= Required work =
Output the lines below verbatim, keeping every field name, value, and punctuation mark unchanged.

- - - - -

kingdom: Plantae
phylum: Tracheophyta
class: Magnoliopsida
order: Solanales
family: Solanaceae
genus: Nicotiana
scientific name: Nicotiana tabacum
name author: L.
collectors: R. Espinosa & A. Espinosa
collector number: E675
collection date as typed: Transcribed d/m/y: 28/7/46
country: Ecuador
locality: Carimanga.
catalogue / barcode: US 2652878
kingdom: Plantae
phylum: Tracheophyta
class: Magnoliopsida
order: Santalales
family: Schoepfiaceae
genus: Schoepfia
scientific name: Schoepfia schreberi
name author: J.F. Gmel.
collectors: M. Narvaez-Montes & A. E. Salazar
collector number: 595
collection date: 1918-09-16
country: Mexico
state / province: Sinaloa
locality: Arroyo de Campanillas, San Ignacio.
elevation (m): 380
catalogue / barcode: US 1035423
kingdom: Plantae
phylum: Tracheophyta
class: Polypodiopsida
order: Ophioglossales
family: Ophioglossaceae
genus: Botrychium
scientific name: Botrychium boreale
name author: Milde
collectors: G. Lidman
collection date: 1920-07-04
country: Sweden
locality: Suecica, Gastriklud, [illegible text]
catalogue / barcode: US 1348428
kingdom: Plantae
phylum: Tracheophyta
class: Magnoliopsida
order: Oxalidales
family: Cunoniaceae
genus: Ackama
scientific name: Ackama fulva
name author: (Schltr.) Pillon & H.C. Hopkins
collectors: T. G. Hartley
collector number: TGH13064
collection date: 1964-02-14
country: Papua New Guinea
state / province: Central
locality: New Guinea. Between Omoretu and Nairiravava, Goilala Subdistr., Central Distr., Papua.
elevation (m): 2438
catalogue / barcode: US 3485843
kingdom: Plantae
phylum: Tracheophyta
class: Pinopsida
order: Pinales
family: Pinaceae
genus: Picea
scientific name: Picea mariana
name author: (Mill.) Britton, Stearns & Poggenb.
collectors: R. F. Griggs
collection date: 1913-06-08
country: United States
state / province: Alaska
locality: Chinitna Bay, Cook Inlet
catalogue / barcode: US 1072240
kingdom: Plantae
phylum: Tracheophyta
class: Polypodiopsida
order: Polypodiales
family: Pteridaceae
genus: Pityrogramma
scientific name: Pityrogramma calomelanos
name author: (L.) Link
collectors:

- - - - -

= Worked solution =
kingdom: Plantae
phylum: Tracheophyta
class: Magnoliopsida
order: Solanales
family: Solanaceae
genus: Nicotiana
scientific name: Nicotiana tabacum
name author: L.
collectors: R. Espinosa & A. Espinosa
collector number: E675
collection date as typed: Transcribed d/m/y: 28/7/46
country: Ecuador
locality: Carimanga.
catalogue / barcode: US 2652878
kingdom: Plantae
phylum: Tracheophyta
class: Magnoliopsida
order: Santalales
family: Schoepfiaceae
genus: Schoepfia
scientific name: Schoepfia schreberi
name author: J.F. Gmel.
collectors: M. Narvaez-Montes & A. E. Salazar
collector number: 595
collection date: 1918-09-16
country: Mexico
state / province: Sinaloa
locality: Arroyo de Campanillas, San Ignacio.
elevation (m): 380
catalogue / barcode: US 1035423
kingdom: Plantae
phylum: Tracheophyta
class: Polypodiopsida
order: Ophioglossales
family: Ophioglossaceae
genus: Botrychium
scientific name: Botrychium boreale
name author: Milde
collectors: G. Lidman
collection date: 1920-07-04
country: Sweden
locality: Suecica, Gastriklud, [illegible text]
catalogue / barcode: US 1348428
kingdom: Plantae
phylum: Tracheophyta
class: Magnoliopsida
order: Oxalidales
family: Cunoniaceae
genus: Ackama
scientific name: Ackama fulva
name author: (Schltr.) Pillon & H.C. Hopkins
collectors: T. G. Hartley
collector number: TGH13064
collection date: 1964-02-14
country: Papua New Guinea
state / province: Central
locality: New Guinea. Between Omoretu and Nairiravava, Goilala Subdistr., Central Distr., Papua.
elevation (m): 2438
catalogue / barcode: US 3485843
kingdom: Plantae
phylum: Tracheophyta
class: Pinopsida
order: Pinales
family: Pinaceae
genus: Picea
scientific name: Picea mariana
name author: (Mill.) Britton, Stearns & Poggenb.
collectors: R. F. Griggs
collection date: 1913-06-08
country: United States
state / province: Alaska
locality: Chinitna Bay, Cook Inlet
catalogue / barcode: US 1072240
kingdom: Plantae
phylum: Tracheophyta
class: Polypodiopsida
order: Polypodiales
family: Pteridaceae
genus: Pityrogramma
scientific name: Pityrogramma calomelanos
name author: (L.) Link
collectors:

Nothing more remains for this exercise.